Supported in part by USPHS Grants MH-25430, MH-37685, MH-31302, and AA-03539, a grant from the MacArthur Foundation Network on Risk and Protective Factors in the Major Mental Disorders, and The MacArthur Foundation Research Grant Collaborative Study of Secular Trends in Lifetime Prevalence of Major Depression.
Secular Trends in the Familial Transmission of Alcoholism
Article first published online: 11 APR 2006
Alcoholism: Clinical and Experimental Research
Volume 12, Issue 4, pages 458–464, August 1988
How to Cite
Reich, T., Cloninger, C. R., Van Eerdewegh, P., Rice, J. P. and Mullaney, J. (1988), Secular Trends in the Familial Transmission of Alcoholism. Alcoholism: Clinical and Experimental Research, 12: 458–464. doi: 10.1111/j.1530-0277.1988.tb00227.x
- Issue published online: 11 APR 2006
- Article first published online: 11 APR 2006
This is a study of the familial transmission of alcoholism in the families of 60 female and 240 male alcoholics ascertained in four psychiatric hospital units and in a local parole office. Eight hundred and thirty-one interviewed first-degree relatives and 125 spouses are included. The lifetime population prevalences of alcoholism in white males and females based on the Epidemiological Catchment Area Study in St. Louis were compared with the family rates. A semistructured comprehensive interview schedule (Home Environment and Lifetime Psychiatric Evaluation Record) was used and diagnoses made according to Feighner criteria for alcoholism.
The methods of Survival Analysis established the presence of strong secular trends in the age-of-onset and lifetime prevalence of alcoholism in these families and in the general population. Accordingly, new methods for the analysis of family data that incorporate secular variation were developed.

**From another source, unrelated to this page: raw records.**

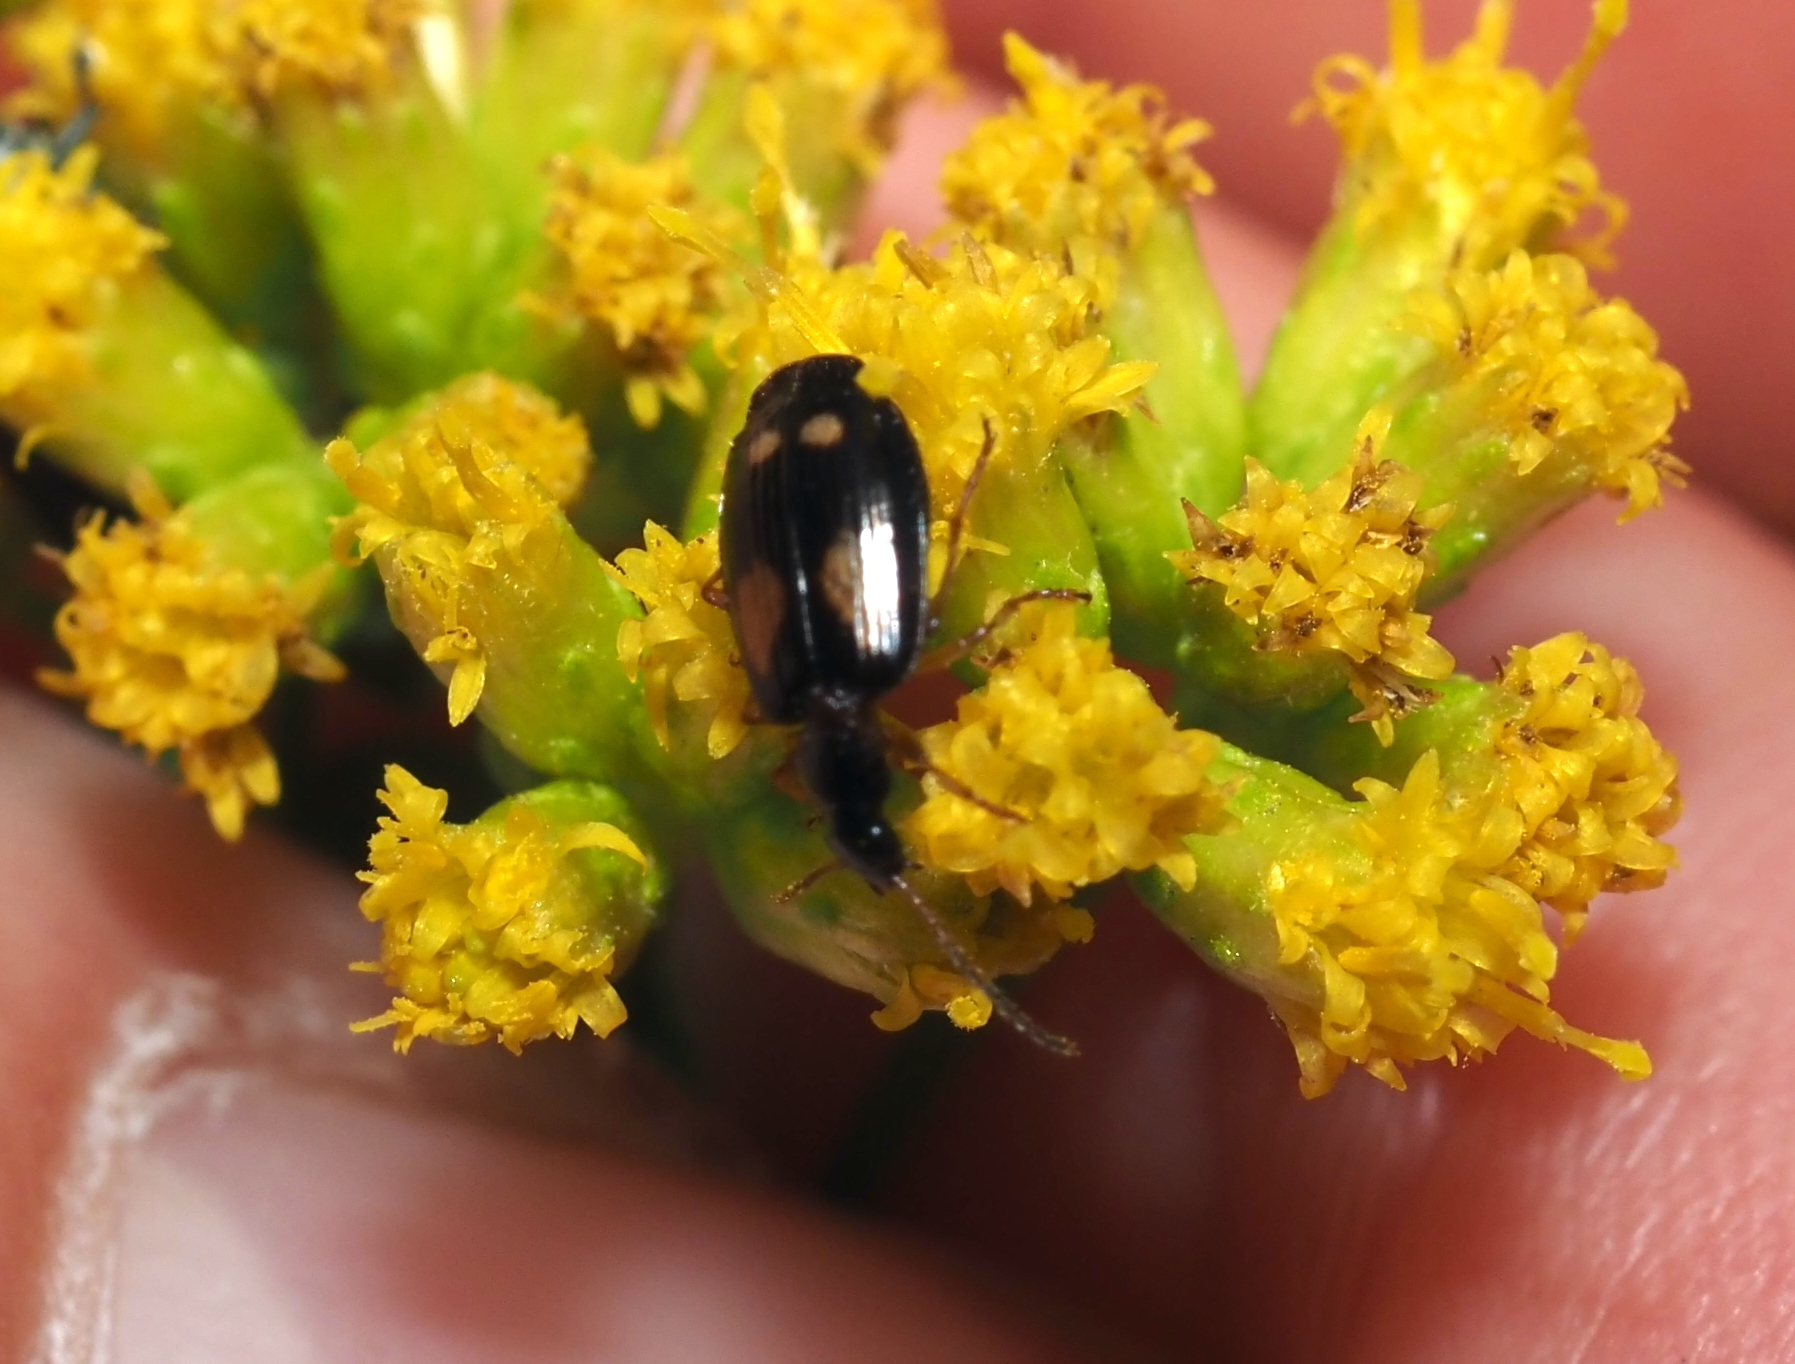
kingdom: Animalia
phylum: Arthropoda
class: Insecta
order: Coleoptera
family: Carabidae
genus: Lebia
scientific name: Lebia ornata
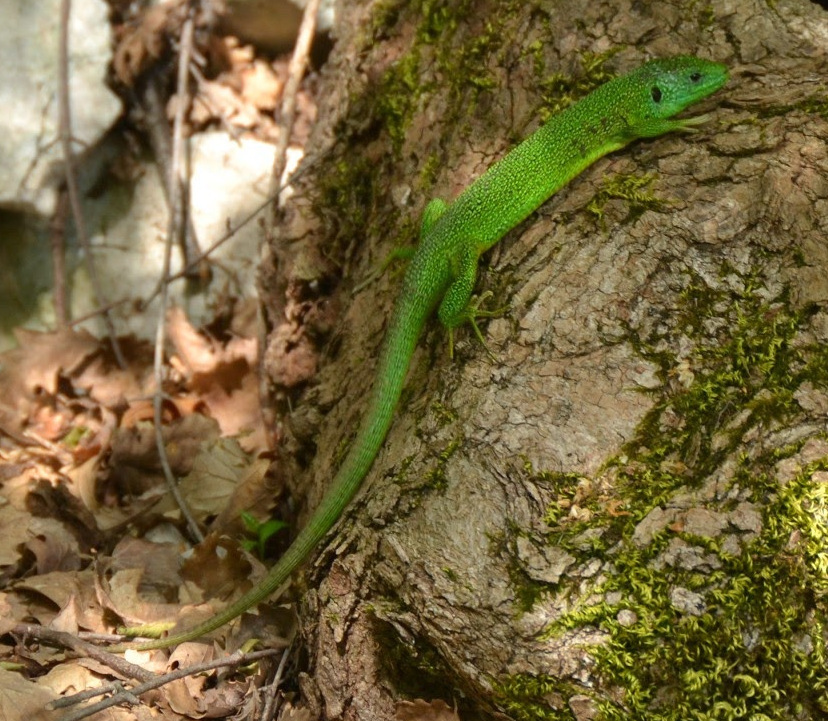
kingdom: Animalia
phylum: Chordata
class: Squamata
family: Lacertidae
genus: Lacerta
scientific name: Lacerta bilineata
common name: Western green lizard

The Multifactorial Model of Disease Transmission was used to estimate familial correlations and these were parameterized by the “Tau” model of Familial Transmission. The model does not assume that all familial resemblance is due to genetic factors, but also includes the possibility of nongenetic transmission. Our analyses confirmed that more recently born cohorts of individuals had increased expected lifetime prevalences of alcoholism and decreased ages of onset, when compared with older cohorts. Separate age-of-onset distributions were required for males and females and the secular trends in age-of-onset were greatest in females. The differences between males and females were least in more recently born cohorts suggesting that sex-specific differences in the family and population distribution of alcoholism are decreasing.
Sex and cohort specific transmissibilities for alcoholism were found and the age-specific transmissibilities in females (t2= 0.27–0.59) were significantly less than that for males (t2= 0.65–0.98). The transmissibilities were greatest in the youngest cohorts. The correlation between nonfamilial environmental factors common to siblings was 0.22 and a large degree of assortative mating was present (Rm=0.64).
The influence of parental transmissible factors was greater than that expected for polygenic transmission, strongly suggesting the presence of intrafamilial nongenetic familial transmission between generations.